The play was staged at the New Conservatory Theatre Center in San Francisco in February 2016. The production was noted for its use of "aroma-turgy" where scent is part of the staging; here oil-infused melted wax was used to share the scent of the Ponderosa pine with the audience. It later premiered in November 2016 off-broadway with National Asian American Theater Company, using traverse staging, directed by Ken Rus Schmoll. The pine tree in this production was described by the New York Times as "enormous, ethereal, majestic—and translucent white, as if it had been pieced together from ghosts".

The work had its Chicago premier at the Redtwist Theatre in 2018. The staging was described as creating a "liminal space where the future and past as well as the living and the dead can mingle freely". In 2023 the company Obvious Dad staged the play in Chattanooga.

== Reception ==
The San Francisco Examiner reviewed the February 2016 production, praised the dialogue and the performance of Archer by SK Kerestas, but felt that the storylines focussed on gender required the audience to know about them in advance.

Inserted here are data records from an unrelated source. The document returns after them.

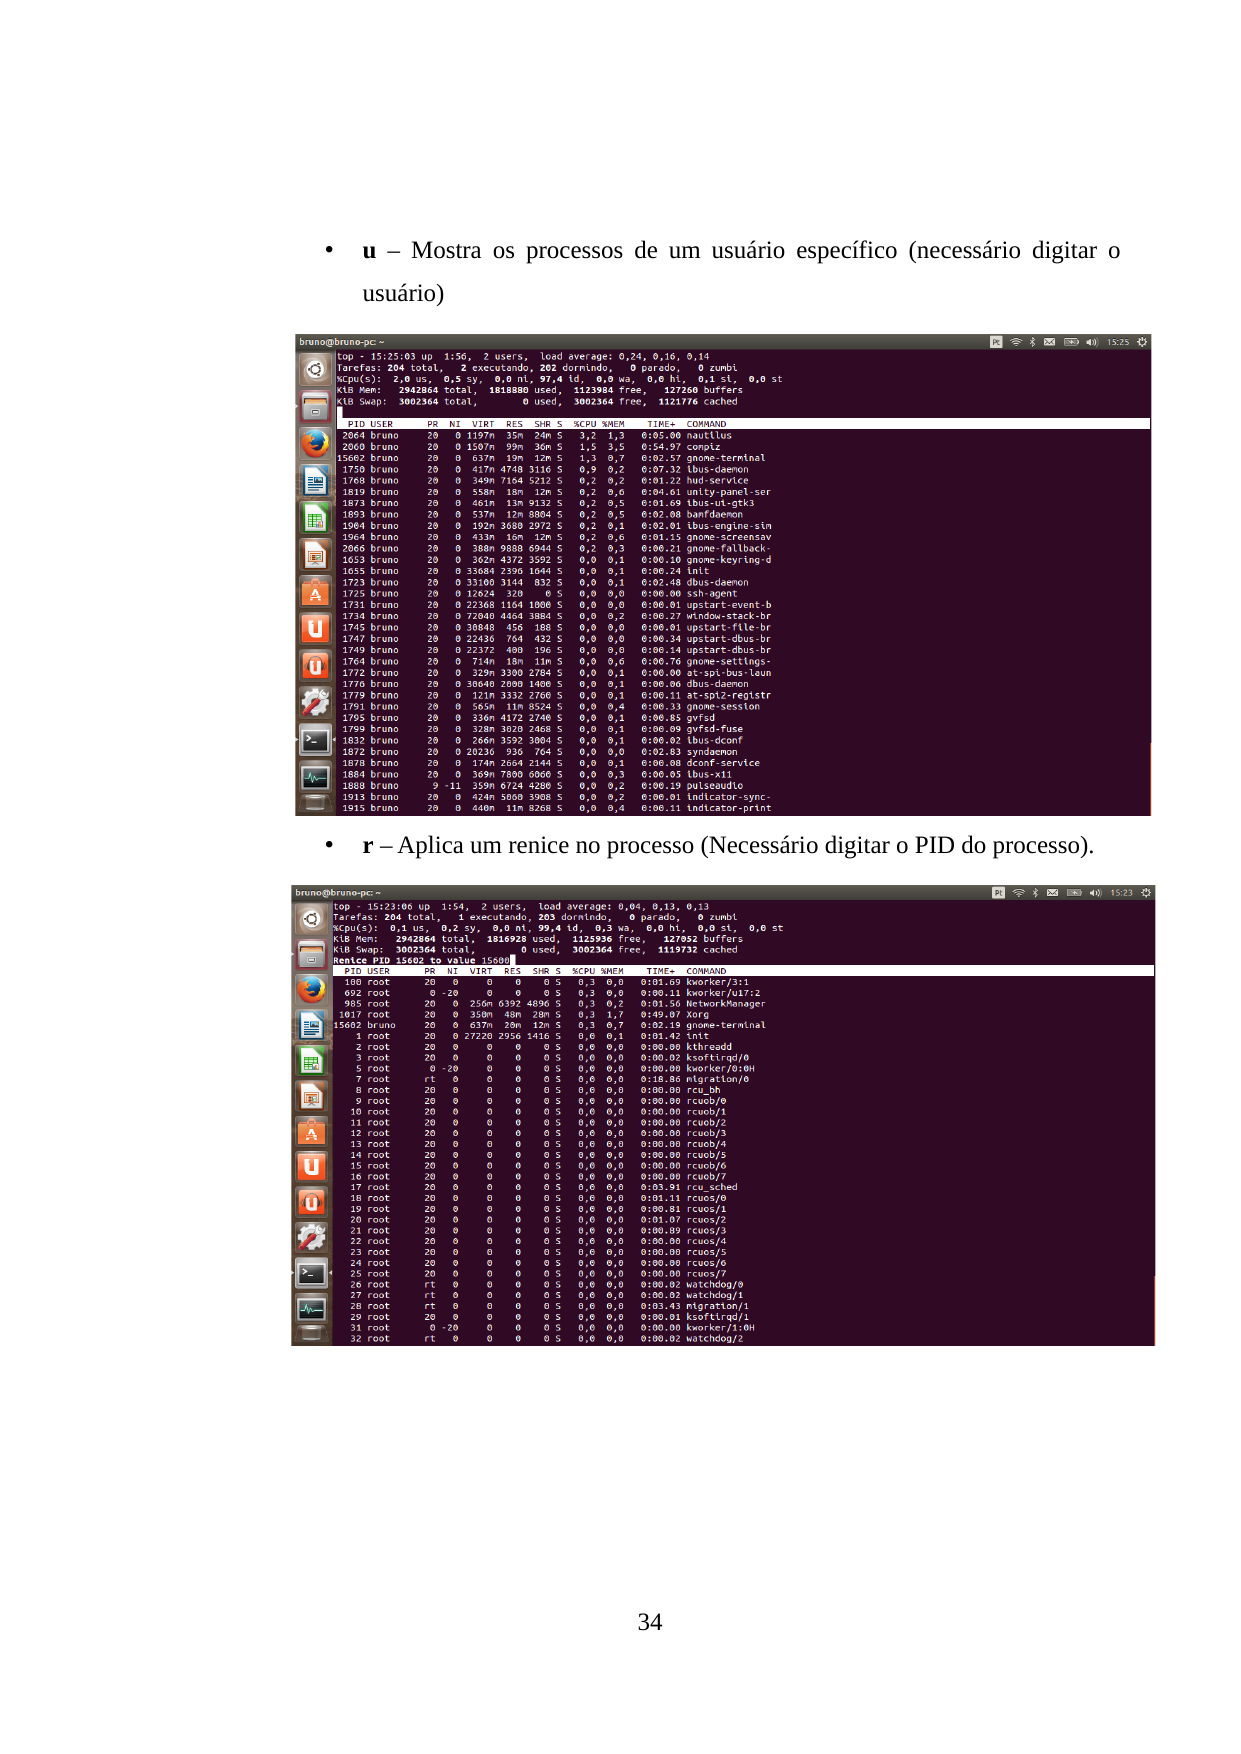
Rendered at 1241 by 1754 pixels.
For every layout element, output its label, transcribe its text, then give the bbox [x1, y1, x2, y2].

list u – Mostra os processos de um usuário específico (necessário digitar o usuário) [325, 235, 1122, 307]
list r – Aplica um renice no processo (Necessário digitar o PID do processo). [325, 816, 1122, 859]
picture [291, 885, 1156, 1346]
picture [295, 334, 1152, 816]
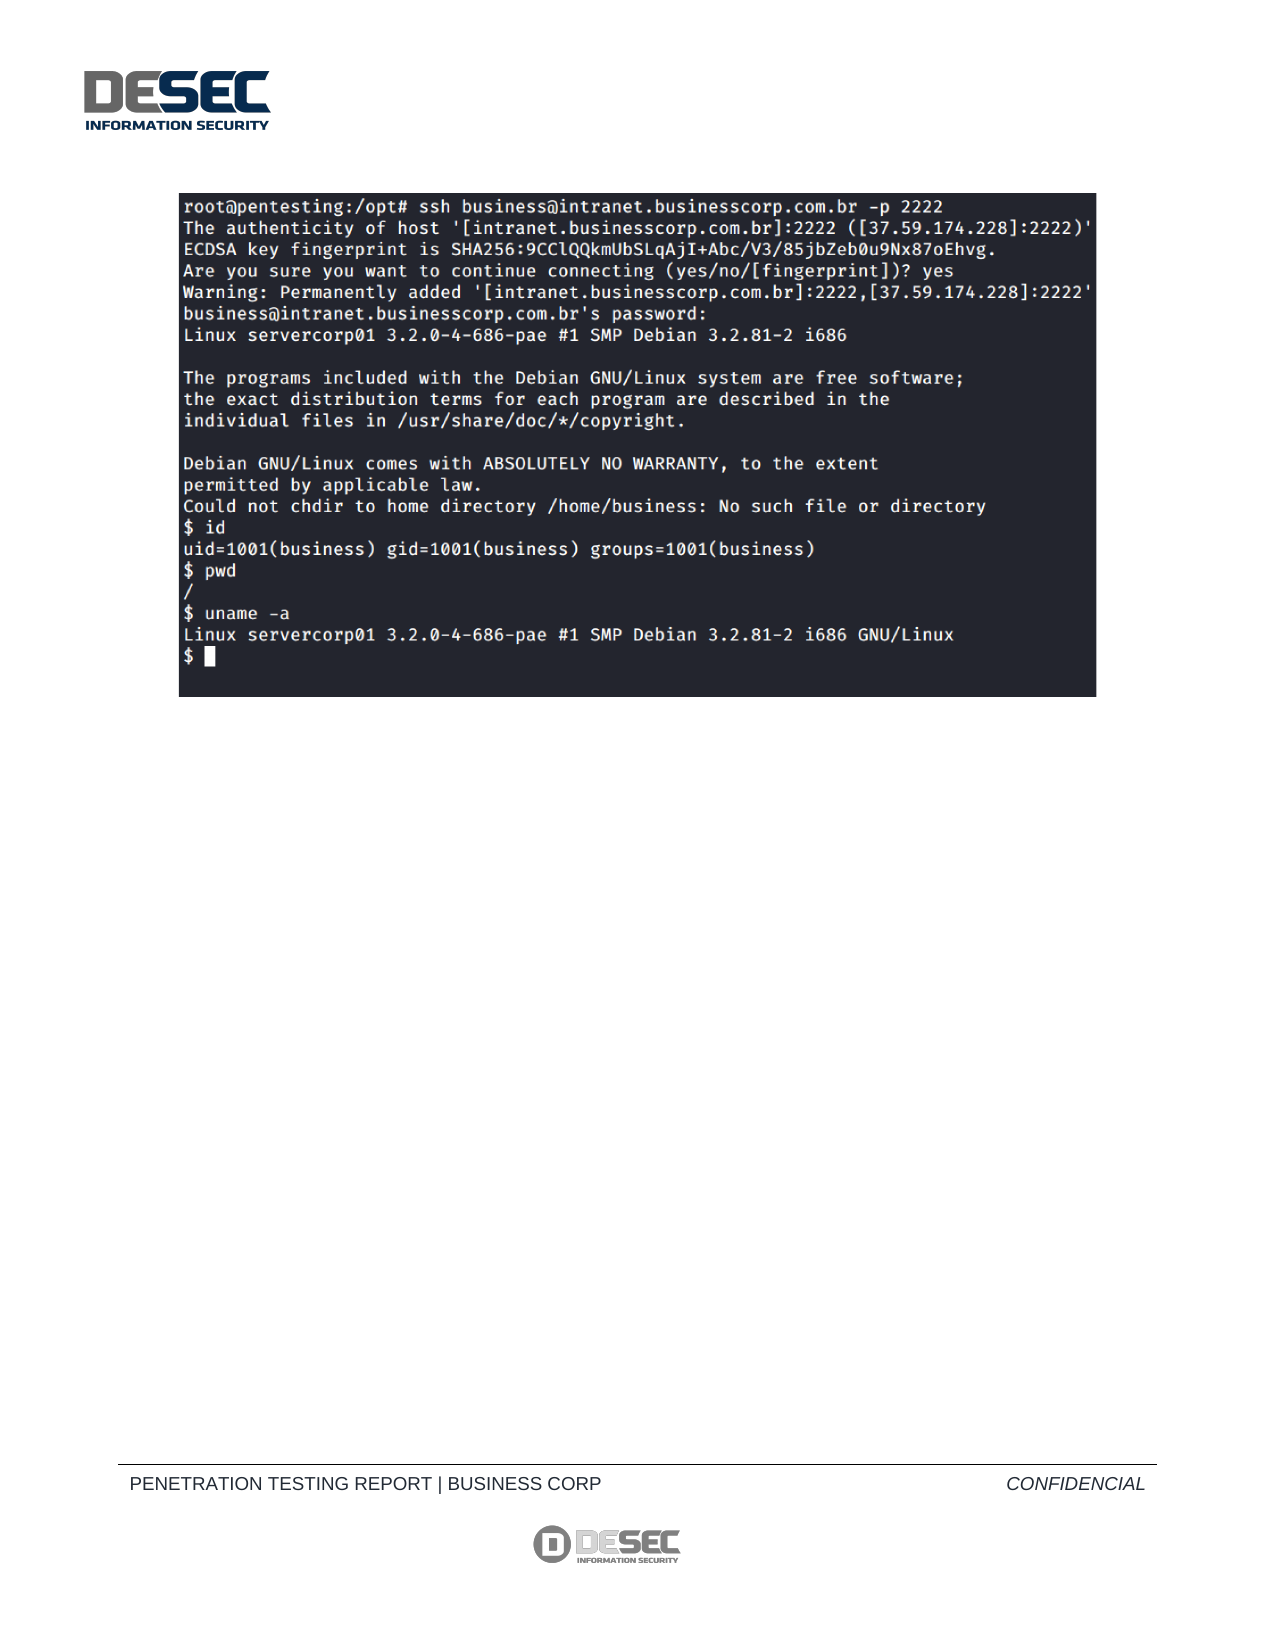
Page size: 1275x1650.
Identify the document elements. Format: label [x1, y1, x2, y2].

It described the show ultimately as "an occasionally engaging but lumpily unsatisfying pudding". The November 2016 production was reviewed by the New York Times and described as "flat"; this is attributed by the reviewer to the alley-style staging, which meant that the faces of the performers were difficult to see at key moments. The portrayal of Mom by Mia Katigbak was praised by the reviewer, who also praised the set by Kimie Nishikawa and the sound design. The New Yorker reviewed the acting as "assiduous and sometimes affecting" but felt that the direction was too under-stated for a play characterised by its reserve.

== Analysis ==
Sagittarius Ponderosa is one of eight plays to be featured in the 2021 volume The Methuen Drama Book of Trans Plays. In their critical introduction to the play in the volume Jesse D. O'Rear describes how the core theme of the play is that of transition, related to gender, family, the environment and time. The other works are in the volume are: The Betterment Society by Mashuq Mushtaq Deen; how to clean your room by j. chavez; She He Me by Raphael Khouri; The Devils Between Us by Sharifa Yasmin; Firebird Tattoo by Ty Defoe; Crooked Parts by Azure Osborne-Lee. Kaufman, Mushtaq Deen and chavez's works are grouped together due to their use of puppetry. The work has been compared to The Trees by Agnes Borinsky and How to Live in a House on Fire by Kari Barclay. The three works examine the impact of (wild)fire through queer perspectives. The work has also been part of studies that analyse multi-sensory performance, focussed on smell.